3. Spend Time Outside the Home (if You’re Able To) 

It’s important to get out of your home regularly if you can — especially if you work from home — so you can get into a new environment, De Los Santos notes. Frequent meaningful social interactions appear to protect against daily depressed mood and loneliness, according to a study published in October 2021 in the Journal of Social and Personal Relationships.

That said, not everyone can get out of the house as often as they’d like. This can be especially true for people with illnesses, older adults with limited mobility, or people who rely on caregivers.

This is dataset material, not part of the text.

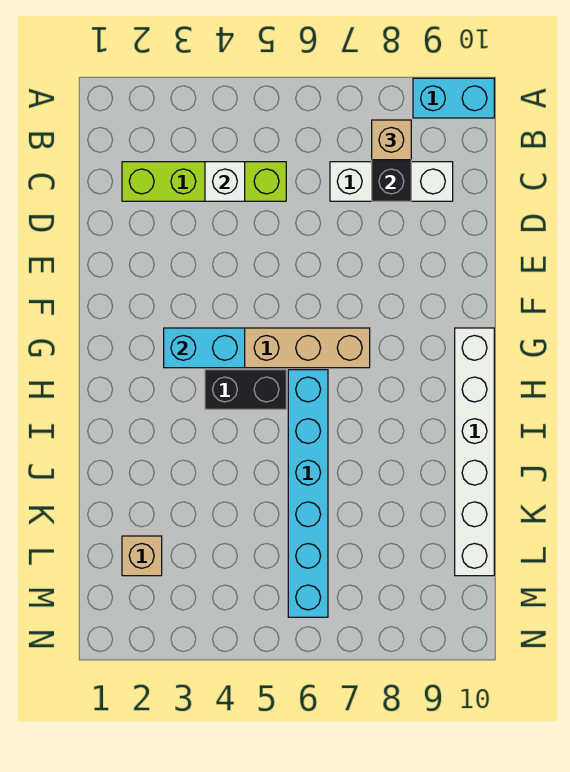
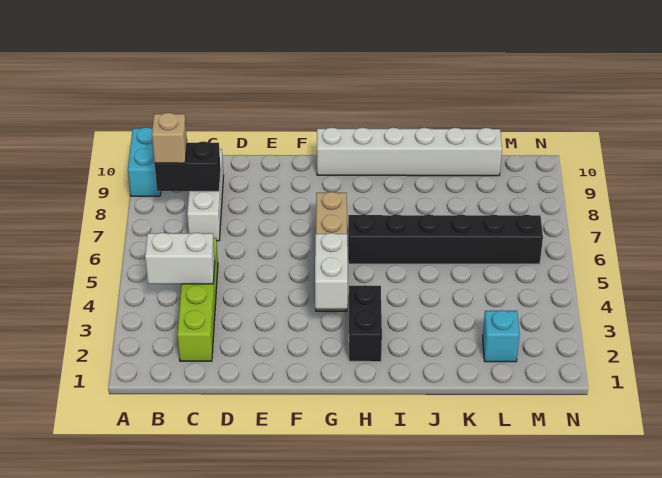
white 1x1 brick [205,162,245,201] -> white 1x2 brick [145,233,215,284]
cyan 1x2 brick [164,328,245,368] -> white 1x2 brick [315,233,348,309]
black 1x2 brick [205,370,286,409] -> black 1x2 brick moved to [349,285,382,362]
cyan 1x6 brick [288,370,328,617] -> black 1x6 brick [348,214,543,264]
tan 1x1 brick [122,536,162,576] -> cyan 1x1 brick [483,310,520,362]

Spending virtual time with friends can be worthwhile, too. Video chatting may reduce the risk of depression among aging adults, according to a study published in the March 2019 issue of the American Journal of Geriatric Psychiatry. The participants in the study used Skype, but other video chatting apps like Zoom, FaceTime, or WhatsApp work, too.

4. Find Friends Through New Hobbies

Mezulis suggests taking stock of what you like to do. Do you get value out of engaging in physical activity with others? Whether it’s a run club, biking club, swim club, pickleball club, or dancing, an online search can help you find activities you like in your area. MeetUp — a platform for hosting in-person and virtual activities — is a popular option.

She also suggests volunteering your time at a local nonprofit whose mission or values align with your own. Research shows that volunteering reduces feelings of depression among adults over age 65. A faith community, local library, medical center, or animal shelter can probably use your help, and in return you may learn new skills and meet new people, says Mezulis.

Don’t beat yourself up if you have a hard time finding an activity you like or meeting new people at first. “It takes a long time to meet and connect with people, and even longer to find and build the kinds of meaningful social relationships that most of us crave,” says Mezulis. “Start small and be patient.”

5. Take Care of Yourself

Certain self-care activities have been shown to boost mental well-being in general, as well as help people with depression feel better, according to Mayo Clinic. If you’re feeling sad or depressed, these steps won’t necessarily make depression go away or prevent it altogether, but they may help you better cope with your feelings.

  • Regular exercise Exercise causes your body to release feel-good brain chemicals called endorphins, which have a positive effect on mood and well-being, according to Mayo Clinic. And depending on where you work out, it can also give you the chance to interact with other people.
  • Nutritious diet No diet can cure depression, but eating well can help. Dietary patterns rich in foods like fruits, vegetables, whole grains, olive oil, and low-fat dairy are linked to a decreased risk of depression, whereas diets high in foods like red or processed meats, high-fat dairy, sweets, or refined grains were tied to an increased risk of depression in a meta-analysis published in July 2017 in Psychiatry Research.
  • Sleep Sleep is important for anyone’s well-being, and people with depression are no exception. Good sleep hygiene — habits and surroundings that promote healthy sleep — can make a difference, per the Family Institute at Northwestern University. This can include waking up and going to bed at the same times each day and ending screen time an hour or two before bed, for instance.